3. Diversity is Necessary
Planners of newer American cities have also made the mistake of trying to standardize building as much as possible so that neighborhoods can no longer even be identified as neighborhoods. Jacobs claims that the fifties marked the beginning of “The Great Blight of Dullness,” which began to take over her concrete jungle in form of housing projects, planned communities, and bland architecture. This lack of diversity which still exists today spans from building types to the citizens living in the area. Today, many cities have the same housing types in their neighborhood, keeping high-income and low-income and of course those in between separate. In regards to the age of a building, Jacobs would respond that “old ideas can sometimes use new buildings.
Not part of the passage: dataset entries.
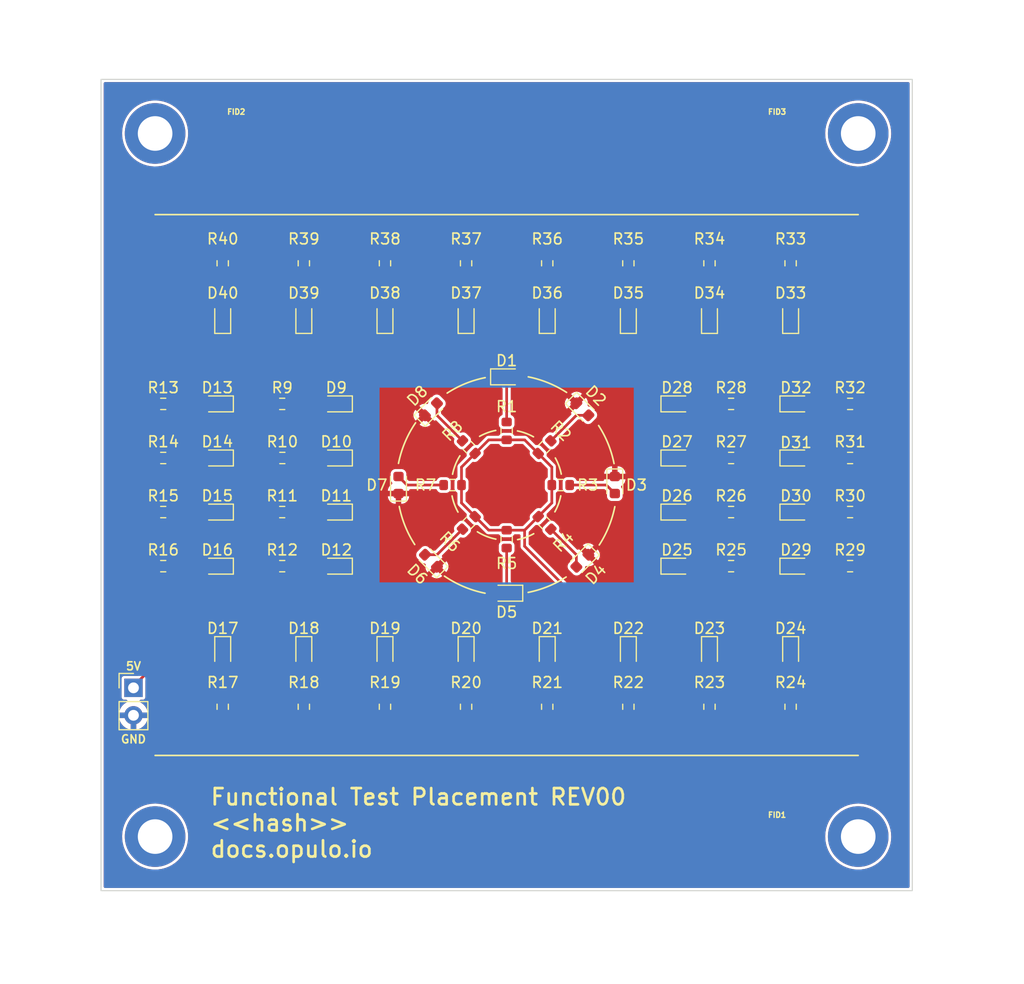
<source format=kicad_pcb>
(kicad_pcb (version 20221018) (generator pcbnew)

  (general
    (thickness 1.6)
  )

  (paper "A4")
  (layers
    (0 "F.Cu" signal)
    (31 "B.Cu" signal)
    (32 "B.Adhes" user "B.Adhesive")
    (33 "F.Adhes" user "F.Adhesive")
    (34 "B.Paste" user)
    (35 "F.Paste" user)
    (36 "B.SilkS" user "B.Silkscreen")
    (37 "F.SilkS" user "F.Silkscreen")
    (38 "B.Mask" user)
    (39 "F.Mask" user)
    (40 "Dwgs.User" user "User.Drawings")
    (41 "Cmts.User" user "User.Comments")
    (42 "Eco1.User" user "User.Eco1")
    (43 "Eco2.User" user "User.Eco2")
    (44 "Edge.Cuts" user)
    (45 "Margin" user)
    (46 "B.CrtYd" user "B.Courtyard")
    (47 "F.CrtYd" user "F.Courtyard")
    (48 "B.Fab" user)
    (49 "F.Fab" user)
    (50 "User.1" user)
    (51 "User.2" user)
    (52 "User.3" user)
    (53 "User.4" user)
    (54 "User.5" user)
    (55 "User.6" user)
    (56 "User.7" user)
    (57 "User.8" user)
    (58 "User.9" user)
  )

  (setup
    (stackup
      (layer "F.SilkS" (type "Top Silk Screen"))
      (layer "F.Paste" (type "Top Solder Paste"))
      (layer "F.Mask" (type "Top Solder Mask") (thickness 0.01))
      (layer "F.Cu" (type "copper") (thickness 0.035))
      (layer "dielectric 1" (type "core") (thickness 1.51) (material "FR4") (epsilon_r 4.5) (loss_tangent 0.02))
      (layer "B.Cu" (type "copper") (thickness 0.035))
      (layer "B.Mask" (type "Bottom Solder Mask") (thickness 0.01))
      (layer "B.Paste" (type "Bottom Solder Paste"))
      (layer "B.SilkS" (type "Bottom Silk Screen"))
      (copper_finish "None")
      (dielectric_constraints no)
    )
    (pad_to_mask_clearance 0)
    (pcbplotparams
      (layerselection 0x00010fc_ffffffff)
      (plot_on_all_layers_selection 0x0000000_00000000)
      (disableapertmacros false)
      (usegerberextensions false)
      (usegerberattributes true)
      (usegerberadvancedattributes true)
      (creategerberjobfile true)
      (dashed_line_dash_ratio 12.000000)
      (dashed_line_gap_ratio 3.000000)
      (svgprecision 6)
      (plotframeref false)
      (viasonmask false)
      (mode 1)
      (useauxorigin false)
      (hpglpennumber 1)
      (hpglpenspeed 20)
      (hpglpendiameter 15.000000)
      (dxfpolygonmode true)
      (dxfimperialunits true)
      (dxfusepcbnewfont true)
      (psnegative false)
      (psa4output false)
      (plotreference true)
      (plotvalue true)
      (plotinvisibletext false)
      (sketchpadsonfab false)
      (subtractmaskfromsilk false)
      (outputformat 1)
      (mirror false)
      (drillshape 0)
      (scaleselection 1)
      (outputdirectory "out/rev00/")
    )
  )

  (net 0 "")
  (net 1 "GND")
  (net 2 "Net-(D1-Pad2)")
  (net 3 "Net-(D2-Pad2)")
  (net 4 "Net-(D3-Pad2)")
  (net 5 "Net-(D4-Pad2)")
  (net 6 "Net-(D5-Pad2)")
  (net 7 "Net-(D6-Pad2)")
  (net 8 "Net-(D7-Pad2)")
  (net 9 "Net-(D8-Pad2)")
  (net 10 "VDD")
  (net 11 "Net-(D9-Pad2)")
  (net 12 "Net-(D10-Pad2)")
  (net 13 "Net-(D11-Pad2)")
  (net 14 "Net-(D12-Pad2)")
  (net 15 "Net-(D13-Pad2)")
  (net 16 "Net-(D14-Pad2)")
  (net 17 "Net-(D15-Pad2)")
  (net 18 "Net-(D16-Pad2)")
  (net 19 "Net-(D17-Pad2)")
  (net 20 "Net-(D18-Pad2)")
  (net 21 "Net-(D19-Pad2)")
  (net 22 "Net-(D20-Pad2)")
  (net 23 "Net-(D21-Pad2)")
  (net 24 "Net-(D22-Pad2)")
  (net 25 "Net-(D23-Pad2)")
  (net 26 "Net-(D24-Pad2)")
  (net 27 "Net-(D25-Pad2)")
  (net 28 "Net-(D26-Pad2)")
  (net 29 "Net-(D27-Pad2)")
  (net 30 "Net-(D28-Pad2)")
  (net 31 "Net-(D29-Pad2)")
  (net 32 "Net-(D30-Pad2)")
  (net 33 "Net-(D31-Pad2)")
  (net 34 "Net-(D32-Pad2)")
  (net 35 "Net-(D33-Pad2)")
  (net 36 "Net-(D34-Pad2)")
  (net 37 "Net-(D35-Pad2)")
  (net 38 "Net-(D36-Pad2)")
  (net 39 "Net-(D37-Pad2)")
  (net 40 "Net-(D38-Pad2)")
  (net 41 "Net-(D39-Pad2)")
  (net 42 "Net-(D40-Pad2)")

  (footprint "LED_SMD:LED_0603_1608Metric" (layer "F.Cu") (at 56.25 -53 90))

  (footprint "Resistor_SMD:R_0603_1608Metric" (layer "F.Cu") (at 5.75 -30))

  (footprint "Resistor_SMD:R_0603_1608Metric" (layer "F.Cu") (at 69.25 -30 180))

  (footprint "LED_SMD:LED_0603_1608Metric" (layer "F.Cu") (at 53.25 -45))

  (footprint "Resistor_SMD:R_0603_1608Metric" (layer "F.Cu") (at 40.999966 -40.999987 45))

  (footprint "Resistor_SMD:R_0603_1608Metric" (layer "F.Cu") (at 5.75 -35))

  (footprint "LED_SMD:LED_0603_1608Metric" (layer "F.Cu") (at 44.499966 -44.499987 -45))

  (footprint "Resistor_SMD:R_0603_1608Metric" (layer "F.Cu") (at 63.75 -17 90))

  (footprint "LED_SMD:LED_0603_1608Metric" (layer "F.Cu") (at 21.75 -35 180))

  (footprint "Resistor_SMD:R_0603_1608Metric" (layer "F.Cu") (at 42.499966 -37.499987))

  (footprint "LED_SMD:LED_0603_1608Metric" (layer "F.Cu") (at 30.499966 -44.499987 45))

  (footprint "Resistor_SMD:R_0603_1608Metric" (layer "F.Cu") (at 16.75 -35))

  (footprint "Resistor_SMD:R_0603_1608Metric" (layer "F.Cu") (at 63.75 -58 -90))

  (footprint "LED_SMD:LED_0603_1608Metric" (layer "F.Cu") (at 41.25 -53 90))

  (footprint "Resistor_SMD:R_0603_1608Metric" (layer "F.Cu") (at 18.75 -17 90))

  (footprint "LED_SMD:LED_0603_1608Metric" (layer "F.Cu") (at 10.75 -35 180))

  (footprint "LED_SMD:LED_0603_1608Metric" (layer "F.Cu") (at 10.75 -30 180))

  (footprint "Resistor_SMD:R_0603_1608Metric" (layer "F.Cu") (at 69.25 -45 180))

  (footprint "LED_SMD:LED_0603_1608Metric" (layer "F.Cu") (at 64.25 -40))

  (footprint "MountingHole:MountingHole_3.2mm_M3_DIN965_Pad" (layer "F.Cu") (at 70 -5))

  (footprint "LED_SMD:LED_0603_1608Metric" (layer "F.Cu") (at 26.25 -22 -90))

  (footprint "LED_SMD:LED_0603_1608Metric" (layer "F.Cu") (at 30.499966 -30.499987 135))

  (footprint "LED_SMD:LED_0603_1608Metric" (layer "F.Cu") (at 53.25 -30))

  (footprint "Resistor_SMD:R_0603_1608Metric" (layer "F.Cu") (at 16.75 -30))

  (footprint "Resistor_SMD:R_0603_1608Metric" (layer "F.Cu") (at 37.499966 -32.499987 -90))

  (footprint "MountingHole:MountingHole_3.2mm_M3_DIN965_Pad" (layer "F.Cu") (at 5 -70))

  (footprint "Resistor_SMD:R_0603_1608Metric" (layer "F.Cu") (at 5.75 -45))

  (footprint "Connector_PinHeader_2.54mm:PinHeader_1x02_P2.54mm_Vertical" (layer "F.Cu") (at 3 -18.75))

  (footprint "Resistor_SMD:R_0603_1608Metric" (layer "F.Cu") (at 33.999966 -33.999987 -135))

  (footprint "Resistor_SMD:R_0603_1608Metric" (layer "F.Cu") (at 56.25 -17 90))

  (footprint "Resistor_SMD:R_0603_1608Metric" (layer "F.Cu") (at 33.75 -58 -90))

  (footprint "LED_SMD:LED_0603_1608Metric" (layer "F.Cu") (at 64.25 -35))

  (footprint "LED_SMD:LED_0603_1608Metric" (layer "F.Cu") (at 48.75 -22 -90))

  (footprint "Resistor_SMD:R_0603_1608Metric" (layer "F.Cu") (at 16.75 -45))

  (footprint "Resistor_SMD:R_0603_1608Metric" (layer "F.Cu") (at 26.25 -58 -90))

  (footprint "LED_SMD:LED_0603_1608Metric" (layer "F.Cu") (at 41.25 -22 -90))

  (footprint "LED_SMD:LED_0603_1608Metric" (layer "F.Cu") (at 64.25 -45))

  (footprint "LED_SMD:LED_0603_1608Metric" (layer "F.Cu") (at 33.75 -22 -90))

  (footprint "Resistor_SMD:R_0603_1608Metric" (layer "F.Cu") (at 58.25 -30 180))

  (footprint "LED_SMD:LED_0603_1608Metric" (layer "F.Cu") (at 11.25 -22 -90))

  (footprint "Resistor_SMD:R_0603_1608Metric" (layer "F.Cu") (at 16.7625 -40))

  (footprint "MountingHole:MountingHole_3.2mm_M3_DIN965_Pad" (layer "F.Cu") (at 70 -70))

  (footprint "LED_SMD:LED_0603_1608Metric" (layer "F.Cu") (at 53.25 -35))

  (footprint "Resistor_SMD:R_0603_1608Metric" (layer "F.Cu") (at 40.999966 -33.999987 -45))

  (footprint "LED_SMD:LED_0603_1608Metric" (layer "F.Cu") (at 47.499966 -37.499987 -90))

  (footprint "Resistor_SMD:R_0603_1608Metric" (layer "F.Cu") (at 5.75 -40))

  (footprint "LED_SMD:LED_0603_1608Metric" (layer "F.Cu") (at 56.25 -22 -90))

  (footprint "LED_SMD:LED_0603_1608Metric" (layer "F.Cu") (at 48.75 -53 90))

  (footprint "Fiducial:Fiducial_1mm_Mask3mm" (layer "F.Cu") (at 62.5 -70))

  (footprint "MountingHole:MountingHole_3.2mm_M3_DIN965_Pad" (layer "F.Cu") (at 5 -5))

  (footprint "Resistor_SMD:R_0603_1608Metric" (layer "F.Cu") (at 37.499966 -42.499987 90))

  (footprint "Resistor_SMD:R_0603_1608Metric" (layer "F.Cu") (at 41.25 -17 90))

  (footprint "Resistor_SMD:R_0603_1608Metric" (layer "F.Cu") (at 41.25 -58 -90))

  (footprint "LED_SMD:LED_0603_1608Metric" (layer "F.Cu") (at 21.75 -40 180))

  (footprint "LED_SMD:LED_0603_1608Metric" (layer "F.Cu") (at 64.25 -30))

  (footprint "Resistor_SMD:R_0603_1608Metric" (layer "F.Cu") (at 58.25 -45 180))

  (footprint "Resistor_SMD:R_0603_1608Metric" (layer "F.Cu") (at 26.25 -17 90))

  (footprint "LED_SMD:LED_0603_1608Metric" (layer "F.Cu") (at 63.75 -22 -90))

  (footprint "Resistor_SMD:R_0603_1608Metric" (layer "F.Cu") (at 11.25 -17 90))

  (footprint "LED_SMD:LED_0603_1608Metric" (layer "F.Cu") (at 27.499966 -37.499987 90))

  (footprint "LED_SMD:LED_0603_1608Metric" (layer "F.Cu") (at 18.75 -22 -90))

  (footprint "Resistor_SMD:R_0603_1608Metric" (layer "F.Cu")
    (tstamp 9c37a23f-9362-4abd-952a-d541c9b780f8)
    (at 18.75 -58 -90)
    (descr "Resistor SMD 0603 (1608 Metric), square (rectangular) end terminal, IPC_7351 nominal, (Body size source: IPC-SM-782 page 72, https://www.pcb-3d.com/wordpress/wp-content/uploads/ipc-sm-782a_amendment_1_and_2.pdf), generated with kicad-footp
... [639178 chars truncated]
</source>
New ideas must use old buildings.” Also, if there is a uniformity in housing types, an influx of wealthier people can push the poor out. Jacobs says that neighborhoods with this uniformity, like the North End in Boston, earn themselves a bad name as low-income, crime-ridden areas. They came to this point because planners arranged the neighborhood to attract the same kind of people. However, civic centers act as a vitamin for the neighborhood, keeping it healthy and encouraging its residents to interact. Neighborhoods that have one type of housing, not just according to price but purpose, suffer from the Great Blight. If a neighborhood only has houses, no one will be there during work hours so the neighborhood becomes unproductive. Likewise, a commercial area with only banks and offices similarly attracts people only during the day. Then, planners come in and place a park in one of these commercial neighborhoods, but the park is only full during lunch break, and then empty the rest of the day. Planning without taking the needs of diversity into account makes buildings, parks, and other urban projects inefficient and useless. They contribute to metropolis sickness.